Many software applications (e.g., e-mail) are designed to operate on both a client device and a server system, or on a client device with support from a server system. These applications enable a user to freely create, receive, transmit, and modify data regardless of whether the user is operating on the client device or on the server. Synchronization of data between the client and the server allows consistency to be maintained between the application data residing on the client and the server. Synchronization is important as, for reasons of efficiency, a client device generally operates mainly with locally-stored data. For example, in the case of a client-server email application where an e-mail client executes on a portable device (such as a laptop or a mobile telephone) in communication with a separate email server, synchronization of email application data requires that email messages received at the email server are downloaded to the email client (this is called downhill synchronization) and operations performed on the locally-stored email data by the client are subsequently uploaded to the email server (this is called uphill synchronization).
Data synchronization can operate between a client and server more or less continuously as long as the server and the client remain in communication. However, synchronization becomes more challenging when the server and client have been out of communication for while, either due to a communications outage or the need for the client to operate in an offline or “airplane” mode, or when the client device is being newly configured to connect to the server, in which case the client device has little or no local application data stored in its memory. In such a situation, a large amount of data received at the server during a communication outage will not have been synchronized to the client when the client reconnects to the server, nor will offline client operations have been synchronized to the server. The subsequent synchronization step, where a large amount of application data needs to be downloaded to the client, is sometimes referred to as “priming the cache” of the client device.
Prior approaches to priming the cache of a client device are inconvenient and/or slow. This is especially the case in those prior implementations that require priming to be completed before the client is able to start operating with the downloaded application data. Priming the cache in this way can be a long process that requires a user to wait for a substantial time prior to being able to use the locally-stored data.
For example, in one prior implementation for priming the cache of a client device with email application data, a substantial portion of the email data stored at the server is first written onto one or more CDs, then a user physically copies the data from the CDs onto a client device (such as a laptop). In other implementations, the set of data to be synchronized to a client is downloaded via a network connection, which means that a communication outage could interrupt a lengthy downhill synchronization operation, rendering the client device unable to use any of the downloaded data.

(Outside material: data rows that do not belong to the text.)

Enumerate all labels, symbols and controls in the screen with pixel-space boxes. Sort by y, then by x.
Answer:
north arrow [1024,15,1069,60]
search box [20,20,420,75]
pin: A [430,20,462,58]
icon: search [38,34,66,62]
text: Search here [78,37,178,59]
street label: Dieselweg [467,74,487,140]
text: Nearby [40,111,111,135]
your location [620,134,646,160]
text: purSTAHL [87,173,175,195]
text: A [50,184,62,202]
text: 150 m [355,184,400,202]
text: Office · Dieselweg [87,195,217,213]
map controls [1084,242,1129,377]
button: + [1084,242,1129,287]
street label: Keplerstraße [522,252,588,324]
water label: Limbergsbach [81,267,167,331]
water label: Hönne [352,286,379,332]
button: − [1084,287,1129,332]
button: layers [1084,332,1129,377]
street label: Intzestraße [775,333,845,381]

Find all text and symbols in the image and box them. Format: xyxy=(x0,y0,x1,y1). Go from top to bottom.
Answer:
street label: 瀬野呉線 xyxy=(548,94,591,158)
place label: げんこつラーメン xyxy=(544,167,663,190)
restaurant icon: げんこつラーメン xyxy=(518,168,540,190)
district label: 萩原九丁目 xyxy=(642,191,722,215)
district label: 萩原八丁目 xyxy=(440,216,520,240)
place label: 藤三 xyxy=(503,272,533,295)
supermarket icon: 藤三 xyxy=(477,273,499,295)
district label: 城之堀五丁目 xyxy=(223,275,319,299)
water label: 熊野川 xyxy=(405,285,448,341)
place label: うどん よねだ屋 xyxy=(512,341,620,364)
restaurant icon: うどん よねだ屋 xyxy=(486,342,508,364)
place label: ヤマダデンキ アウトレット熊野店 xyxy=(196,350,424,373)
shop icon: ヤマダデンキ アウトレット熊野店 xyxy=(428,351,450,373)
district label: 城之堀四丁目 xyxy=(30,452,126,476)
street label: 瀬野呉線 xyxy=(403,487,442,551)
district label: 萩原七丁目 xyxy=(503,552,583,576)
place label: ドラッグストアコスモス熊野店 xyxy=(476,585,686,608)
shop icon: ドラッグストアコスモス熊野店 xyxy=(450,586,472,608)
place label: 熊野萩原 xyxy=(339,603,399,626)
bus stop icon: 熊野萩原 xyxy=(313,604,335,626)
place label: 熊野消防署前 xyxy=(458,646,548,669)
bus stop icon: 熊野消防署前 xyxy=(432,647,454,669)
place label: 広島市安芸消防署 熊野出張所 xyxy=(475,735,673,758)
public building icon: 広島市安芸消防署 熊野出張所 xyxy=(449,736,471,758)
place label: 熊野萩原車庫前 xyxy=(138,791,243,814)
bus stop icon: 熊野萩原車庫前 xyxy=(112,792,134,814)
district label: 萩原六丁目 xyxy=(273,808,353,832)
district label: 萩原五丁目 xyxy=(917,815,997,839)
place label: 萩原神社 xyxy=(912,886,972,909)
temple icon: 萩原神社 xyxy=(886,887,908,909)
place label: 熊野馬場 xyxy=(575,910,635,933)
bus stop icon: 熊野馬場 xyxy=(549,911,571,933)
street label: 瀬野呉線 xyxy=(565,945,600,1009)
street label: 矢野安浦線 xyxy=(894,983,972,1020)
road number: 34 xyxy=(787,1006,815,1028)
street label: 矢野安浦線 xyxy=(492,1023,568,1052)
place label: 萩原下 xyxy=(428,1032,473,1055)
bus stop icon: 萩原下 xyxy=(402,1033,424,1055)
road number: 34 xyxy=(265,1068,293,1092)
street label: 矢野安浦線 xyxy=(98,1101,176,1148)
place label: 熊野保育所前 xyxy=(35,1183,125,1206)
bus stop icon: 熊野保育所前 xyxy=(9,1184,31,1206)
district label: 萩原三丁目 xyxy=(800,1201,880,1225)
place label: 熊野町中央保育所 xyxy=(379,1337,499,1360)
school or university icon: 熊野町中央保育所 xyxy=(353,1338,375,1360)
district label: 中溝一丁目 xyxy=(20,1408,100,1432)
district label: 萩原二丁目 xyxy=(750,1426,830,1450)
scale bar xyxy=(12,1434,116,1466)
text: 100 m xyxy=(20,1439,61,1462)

In other implementations of downhill synchronization, the data to be synchronized to a client is downloaded from the server chronologically, from oldest to newest data, which means that, should the client go offline prior to completion of synchronization (and was able to use the incomplete data), only the oldest data would be available on the client device, which would be frustrating to the user—especially in the case where the user no longer is able to connect to the server.
Since client devices generally have less memory available to store application data than servers, a more desirable method of synchronization of data from the server (which is often a subset of all data stored on the server) to the client is preferred so that a user of the client can have immediate access to the most relevant data after each synchronization.